> [PROBLEM DETAILS]: Reproduce exactly the entries from the "f_number: 4.5" line to the end. Skip all pictures.

------------------------------------------------------------------------

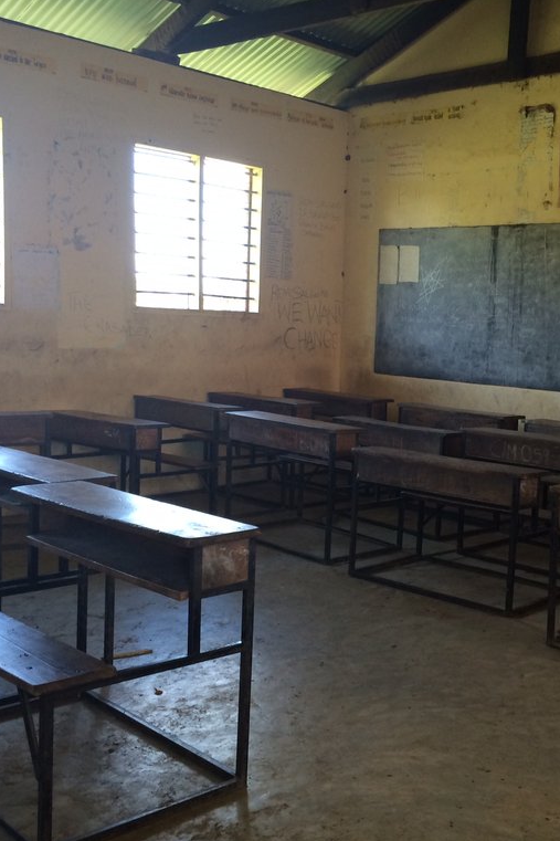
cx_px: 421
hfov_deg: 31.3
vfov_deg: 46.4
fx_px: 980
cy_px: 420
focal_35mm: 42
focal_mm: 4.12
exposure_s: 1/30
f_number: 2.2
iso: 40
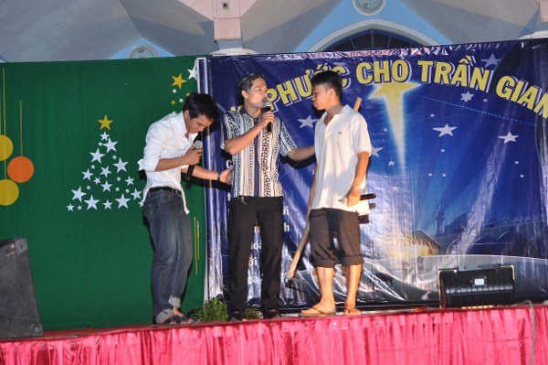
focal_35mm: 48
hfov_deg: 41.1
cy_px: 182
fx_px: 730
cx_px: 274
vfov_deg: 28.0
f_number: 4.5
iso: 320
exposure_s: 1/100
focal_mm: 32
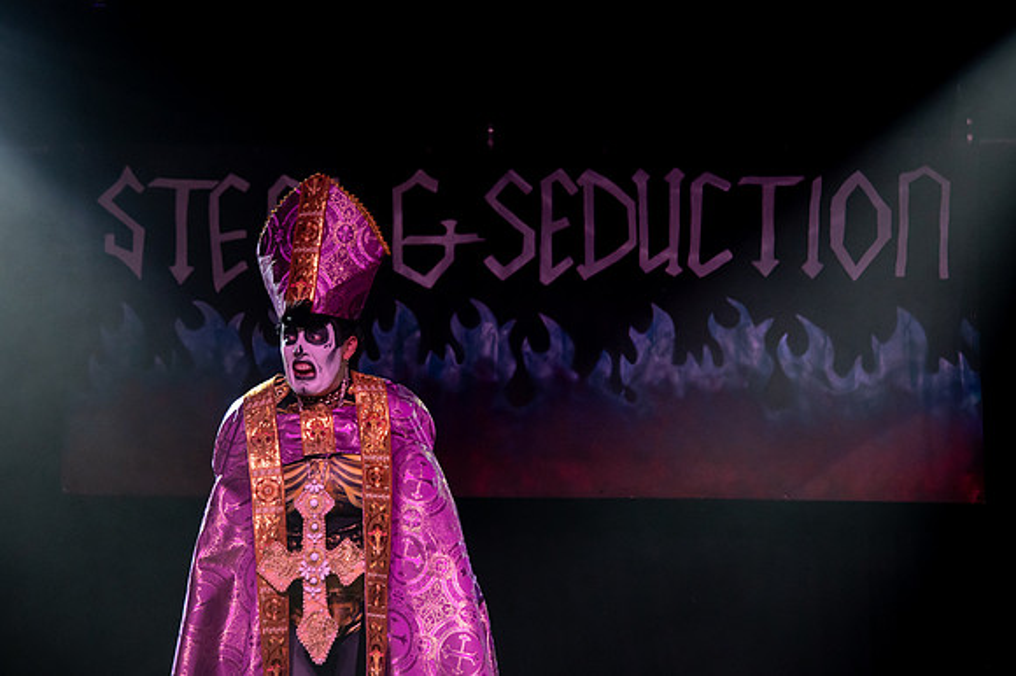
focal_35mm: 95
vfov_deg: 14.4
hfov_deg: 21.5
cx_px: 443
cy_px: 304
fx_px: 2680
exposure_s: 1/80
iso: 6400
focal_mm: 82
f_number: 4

------------------------------------------------------------------------

> [RESPONSE BELOW]:
f_number: 4.5
iso: 320
exposure_s: 1/100
focal_mm: 32
focal_35mm: 95
vfov_deg: 14.4
hfov_deg: 21.5
cx_px: 443
cy_px: 304
fx_px: 2680
exposure_s: 1/80
iso: 6400
focal_mm: 82
f_number: 4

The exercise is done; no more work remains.